Copy out every line of the listing below word for word, omitting the pictures.

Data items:
* * * * * * *

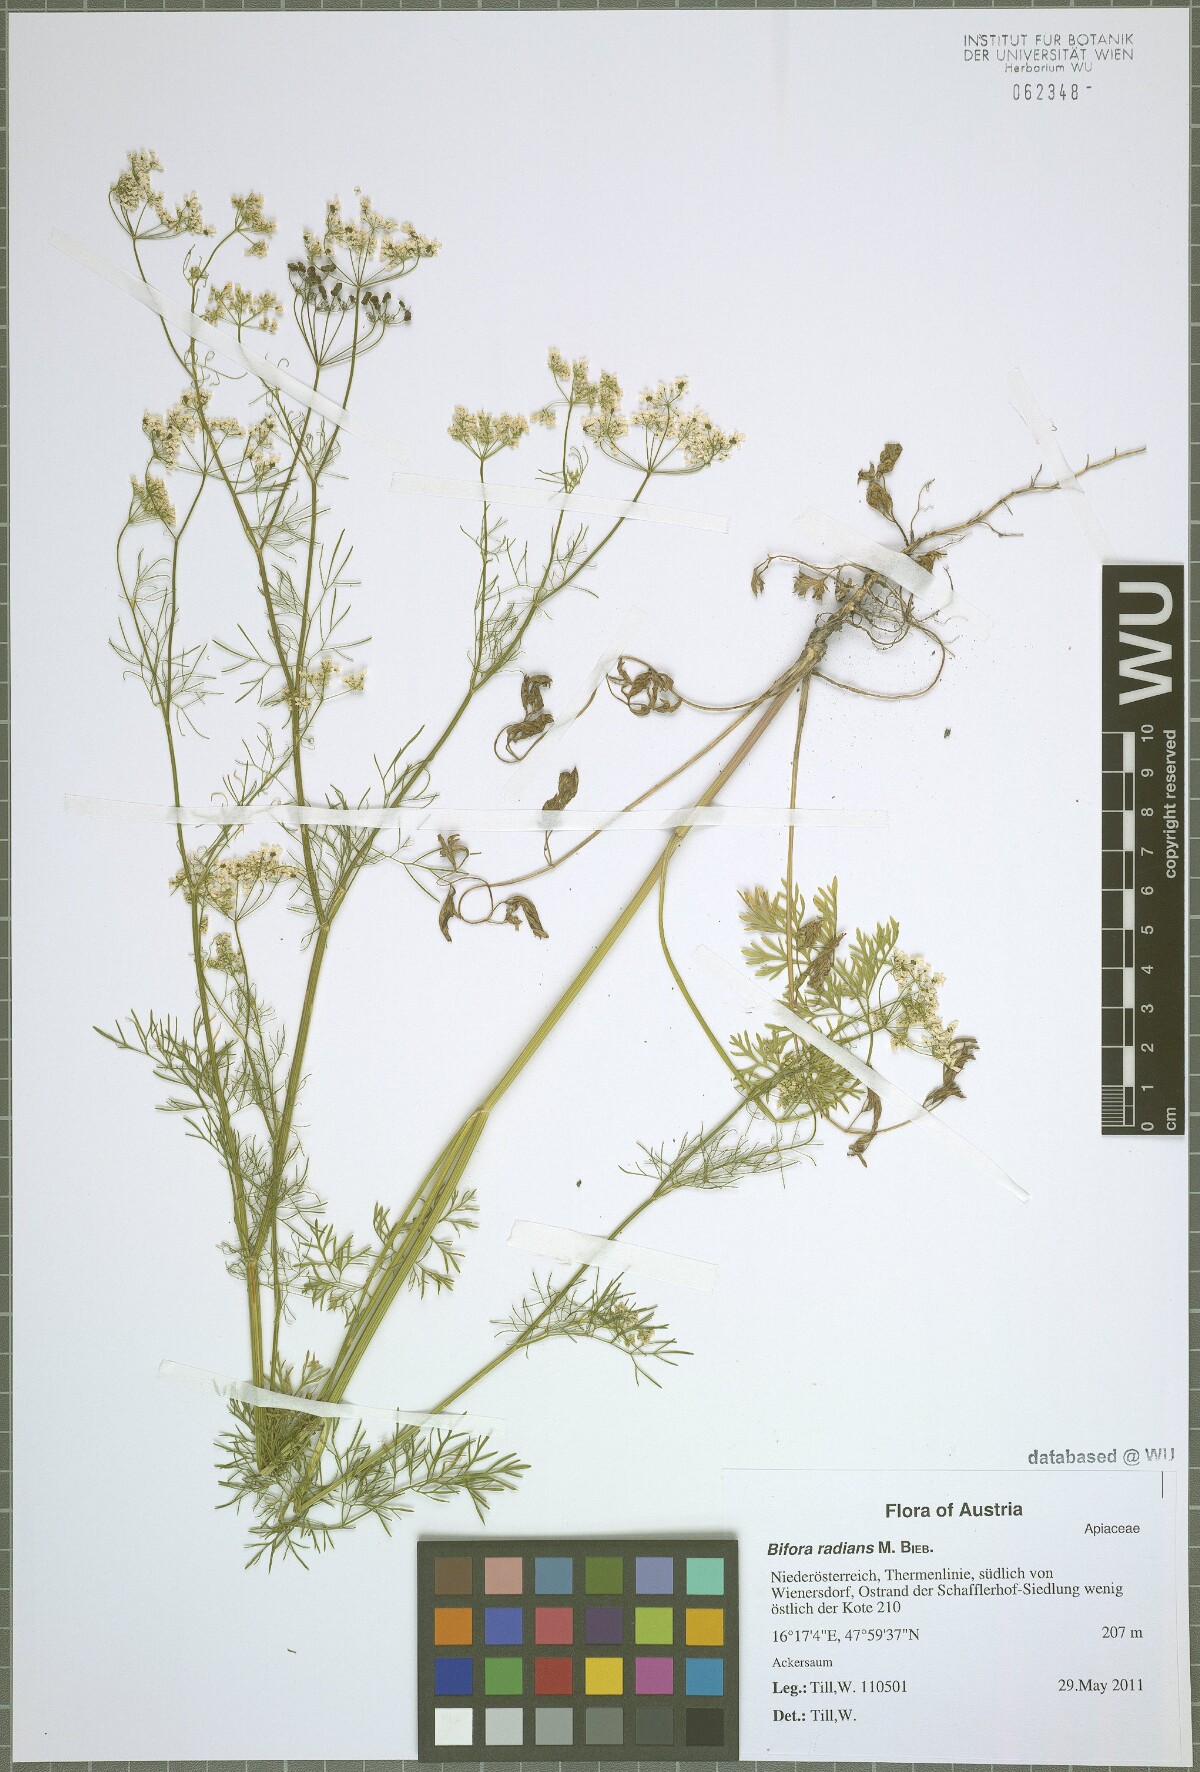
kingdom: Plantae
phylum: Tracheophyta
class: Magnoliopsida
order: Apiales
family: Apiaceae
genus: Bifora
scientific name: Bifora radians
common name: Wild bishop
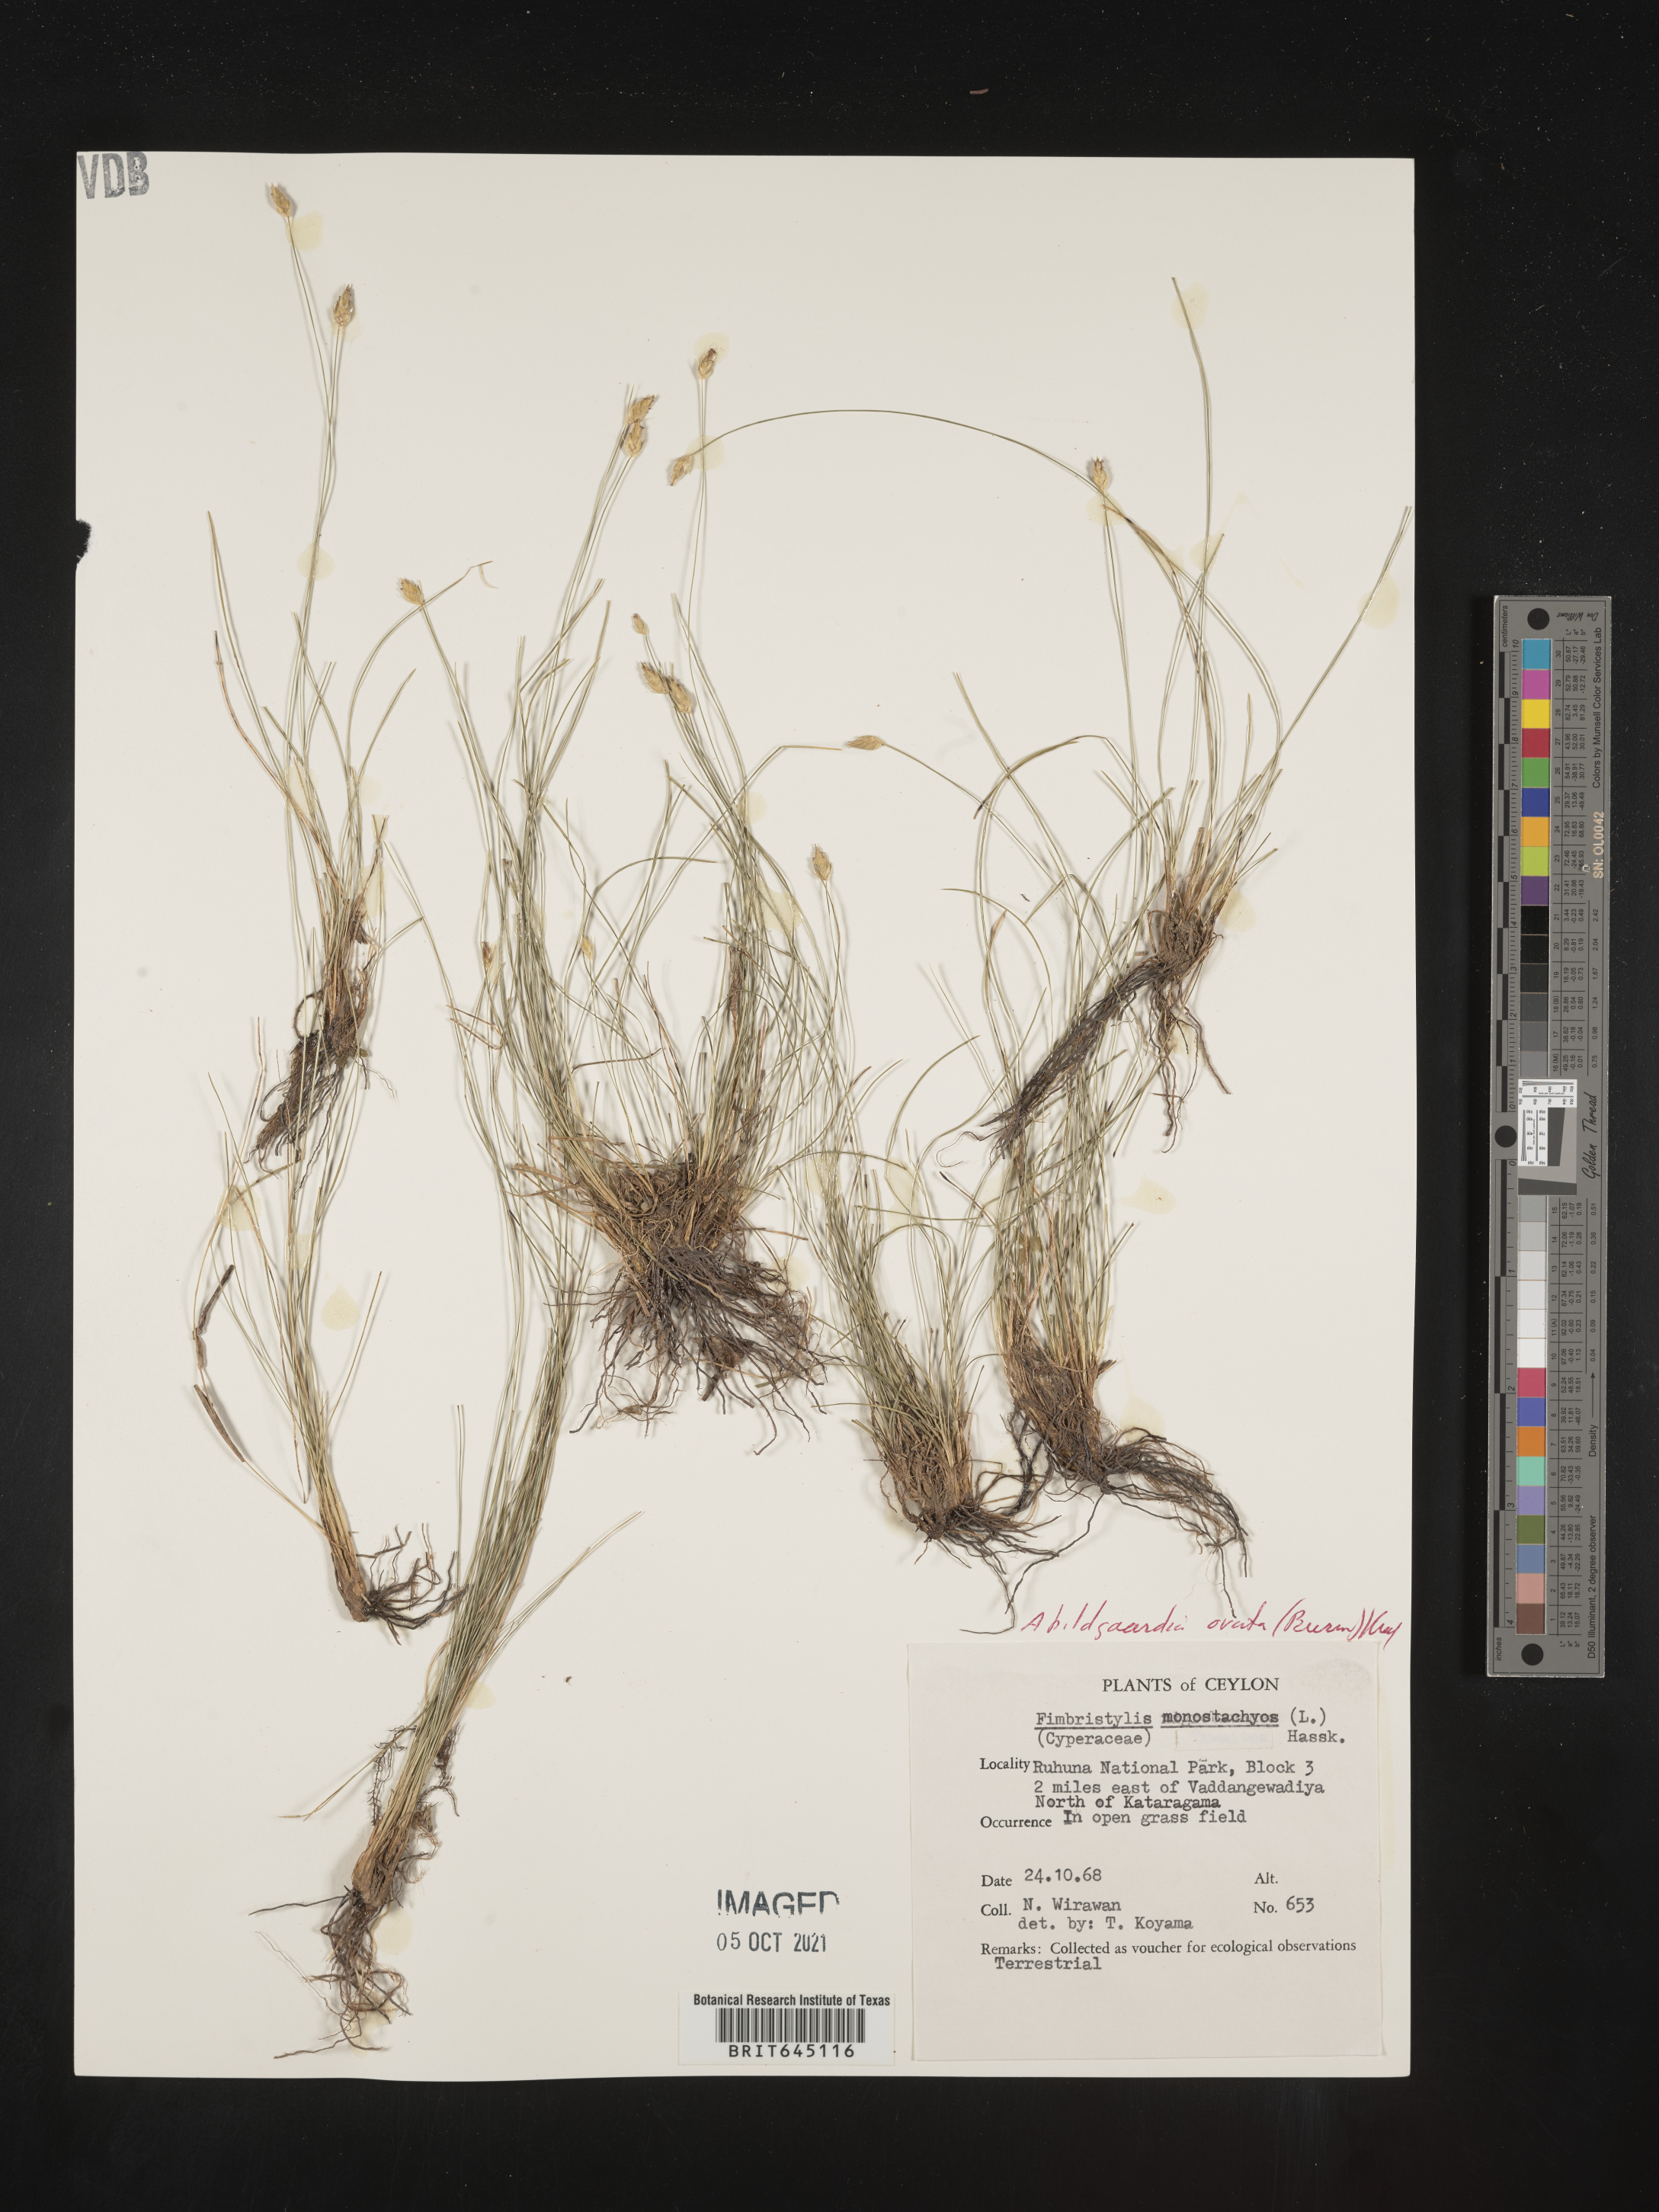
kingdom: Plantae
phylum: Tracheophyta
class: Liliopsida
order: Poales
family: Cyperaceae
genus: Abildgaardia
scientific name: Abildgaardia ovata
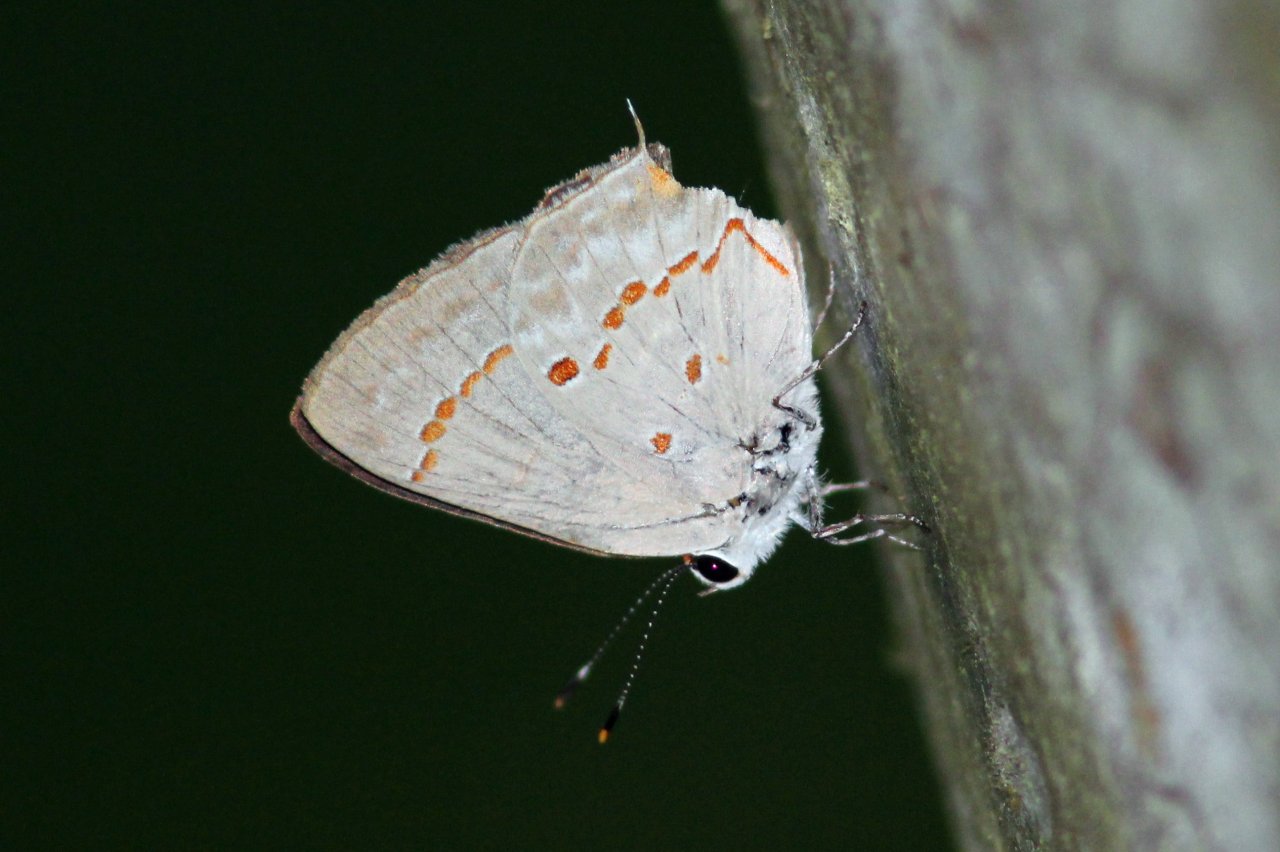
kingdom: Animalia
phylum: Arthropoda
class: Insecta
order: Lepidoptera
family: Lycaenidae
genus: Thecla
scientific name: Thecla ziba
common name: Ziba Scrub-Hairstreak
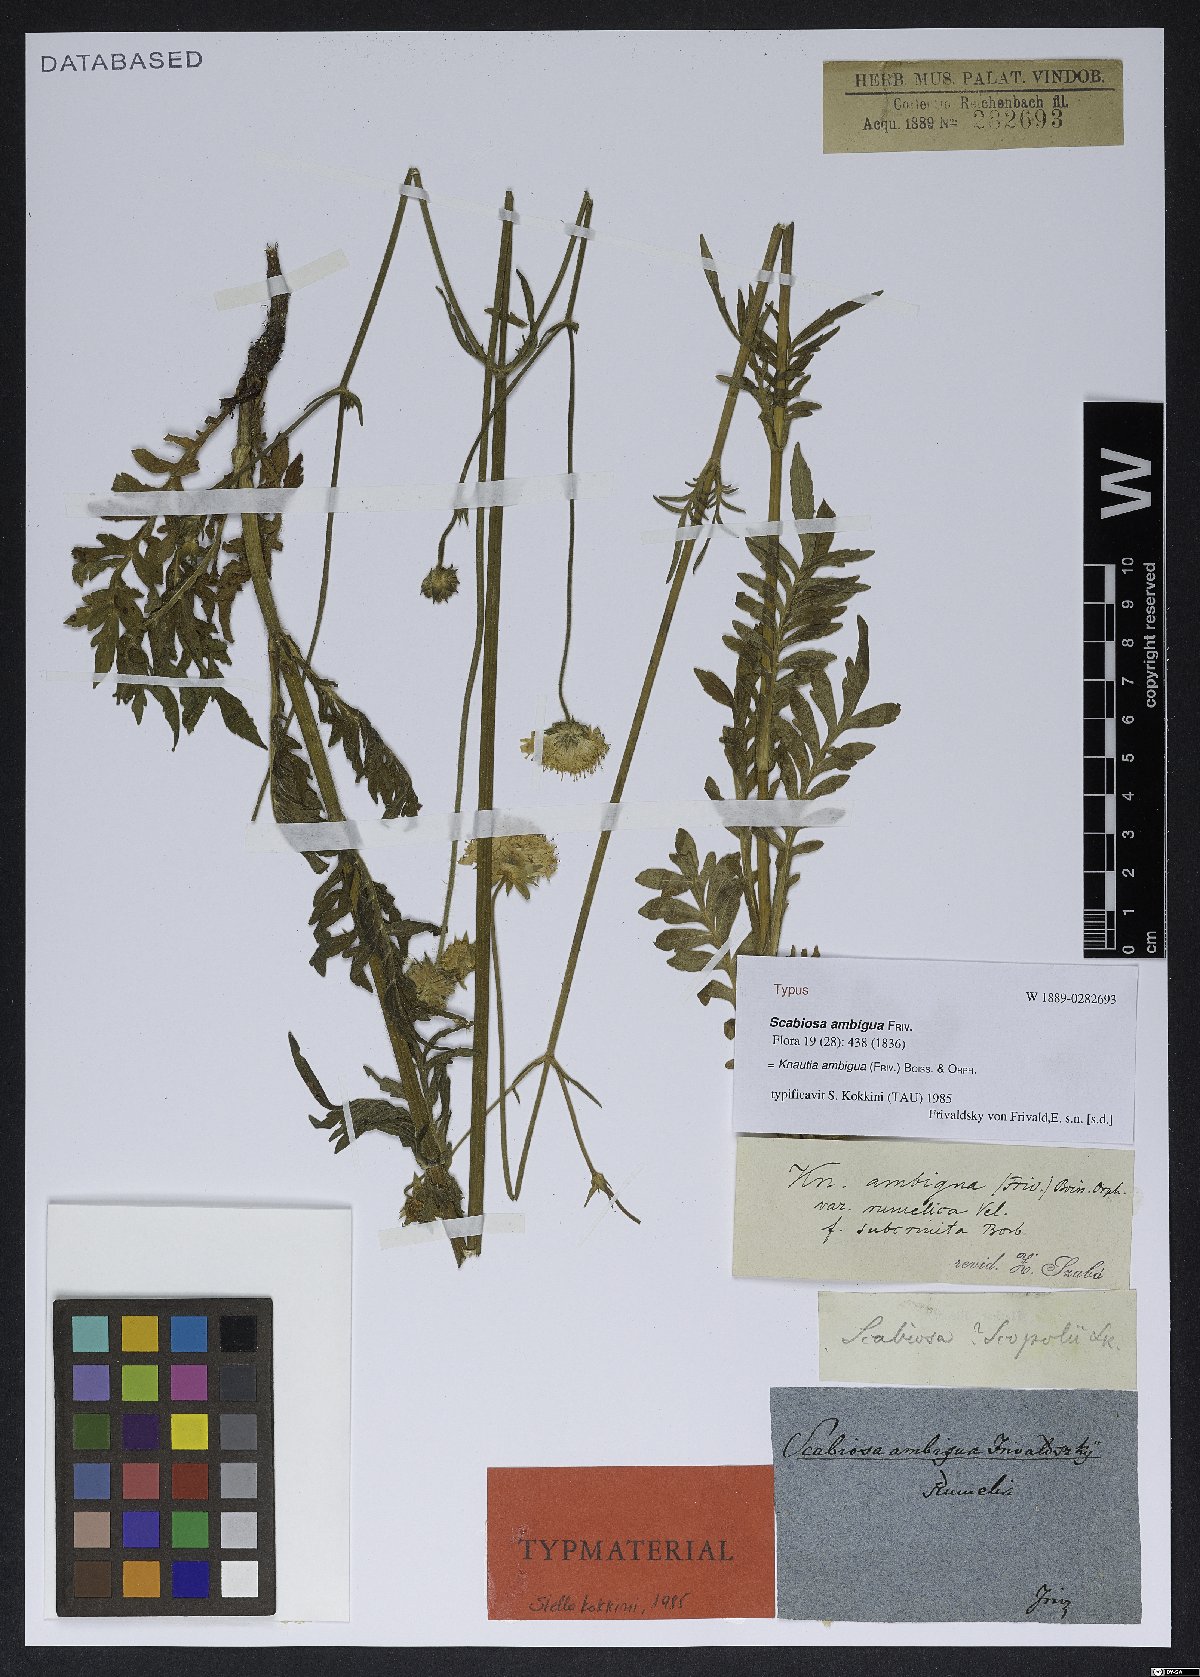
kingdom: Plantae
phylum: Tracheophyta
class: Magnoliopsida
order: Dipsacales
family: Caprifoliaceae
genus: Knautia
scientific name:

* * * * * * *

- Solution to this problem:
kingdom: Plantae
phylum: Tracheophyta
class: Magnoliopsida
order: Apiales
family: Apiaceae
genus: Bifora
scientific name: Bifora radians
common name: Wild bishop
kingdom: Plantae
phylum: Tracheophyta
class: Liliopsida
order: Poales
family: Cyperaceae
genus: Abildgaardia
scientific name: Abildgaardia ovata
kingdom: Animalia
phylum: Arthropoda
class: Insecta
order: Lepidoptera
family: Lycaenidae
genus: Thecla
scientific name: Thecla ziba
common name: Ziba Scrub-Hairstreak
kingdom: Plantae
phylum: Tracheophyta
class: Magnoliopsida
order: Dipsacales
family: Caprifoliaceae
genus: Knautia
scientific name:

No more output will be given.